Defensibly Deleting Emails and Files is Hard
Deleting emails and files is a type of initiative that looks easy at the outset, but can quickly become difficult.
Emails and files are retained, and month after month and year after year they accumulate creating digital layers called information horizons. These information horizons contain a little bit of everything: records, non-records, copies containing high-value information, no-value information, personal information, intellectual property, and even documents subject to legal hold. What makes deletion efforts hard is often this information is mixed together. Sorting out what needs to be saved requires a type of “digital excavation” in which an information archeologist has to sort through what is important and what is the information equivalent of “dirt” that can be discarded.

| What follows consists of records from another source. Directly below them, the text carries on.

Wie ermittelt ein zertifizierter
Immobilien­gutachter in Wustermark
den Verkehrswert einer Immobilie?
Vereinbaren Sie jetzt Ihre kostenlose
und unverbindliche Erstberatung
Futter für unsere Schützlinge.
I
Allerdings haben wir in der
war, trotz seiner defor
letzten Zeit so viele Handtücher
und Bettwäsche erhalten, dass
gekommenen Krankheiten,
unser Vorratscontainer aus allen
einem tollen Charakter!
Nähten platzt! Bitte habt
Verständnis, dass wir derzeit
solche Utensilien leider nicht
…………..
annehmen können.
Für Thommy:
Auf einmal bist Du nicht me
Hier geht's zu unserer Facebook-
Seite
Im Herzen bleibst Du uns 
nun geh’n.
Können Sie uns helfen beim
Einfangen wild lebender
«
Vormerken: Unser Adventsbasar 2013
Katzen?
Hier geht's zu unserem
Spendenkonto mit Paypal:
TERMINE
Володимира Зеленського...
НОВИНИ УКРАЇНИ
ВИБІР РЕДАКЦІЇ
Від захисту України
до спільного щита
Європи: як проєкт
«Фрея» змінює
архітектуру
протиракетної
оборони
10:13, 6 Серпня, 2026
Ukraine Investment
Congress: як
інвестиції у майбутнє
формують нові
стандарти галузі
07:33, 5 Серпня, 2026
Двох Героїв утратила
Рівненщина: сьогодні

Perhaps the biggest challenge to deleting emails and files are employees themselves. Most employees hoard their electronic information. They save years and years’ worth of information either on their desktop or laptop, or on file shares or cloud storage sites such as Microsoft’s OneDrive.

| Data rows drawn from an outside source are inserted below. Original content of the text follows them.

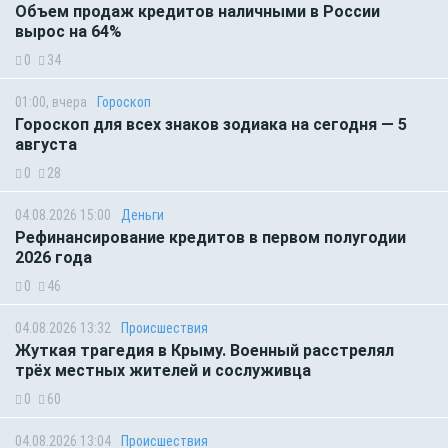
Объем продаж кредитов наличными в России
вырос на 64%
0
34
01:00, вчера
Гороскоп
Гороскоп для всех знаков зодиака на сегодня — 5
августа
0
28
04.08.2026 15:00
Деньги
Рефинансирование кредитов в первом полугодии
2026 года
0
46
04.08.2026 13:32
Происшествия
Жуткая трагедия в Крыму. Военный расстрелял
трёх местных жителей и сослуживца
0
60
04.08.2026 13:04
Происшествия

This “save everything forever” approach is motivated by three separate drivers. First, employees think that this information has business value and may be useful to themselves or others sometime in the future. This is true: some emails and files do have business value and can and should be saved for a period of time. However, just because some information has future value, that certainly does not mean that all information has future value.
Next, some employees mistakenly believe that they are the custodian of a record or records, and as such this information must be saved. Employees tend to greatly overestimate the “this has to be saved and it’s my job to save it” factor.
Third, some employees have defensive motivations for keeping documents –to show in the future if asked that they did or did not do something. Thinking “I better save this to show I did/did not do something” retention is driven by a “just in case mentality.”
Finally, the above three reasons often combine to drive habitual retention. It is easier for many to save everything than parse through the above reasons as to why something should be saved. As alluded above, discussion of deletion can quickly surface emotional pushback. Employees become fearful of the company deleting “my stuff” that “I need to do my job.” Unless addressed, this powerful employee resistance can slow or even stop corporate-wide deletion initiatives in their tracks.
The final challenge is organizational responsibility. Most companies have traditional records, e-discovery, privacy and information security programs. Yet none of these programs necessarily are responsible for email and file deletion. Worse, standalone compliance programs can, and increasingly do, conflict with one another. Unless coordinated and integrated, these programs can easily conflict with one-another, thrwating effective deletion efforts.
For example:
- Records management that involves minimal data retention can conflict with European and US privacy requirements for time limits on retention of privacy information
- Legal hold preservation obligations can be undermined by records retention processes that require ongoing deletion
- Intellectual property management may be undermined by data cleanup projects that inadvertently delete files and emails documenting the organic development of IP
- IT outsourcing of data storage to cloud providers may run afoul of country-specific data residency regulations
This failure to coordinate standalone programs with other compliance requirements can grind work to a halt.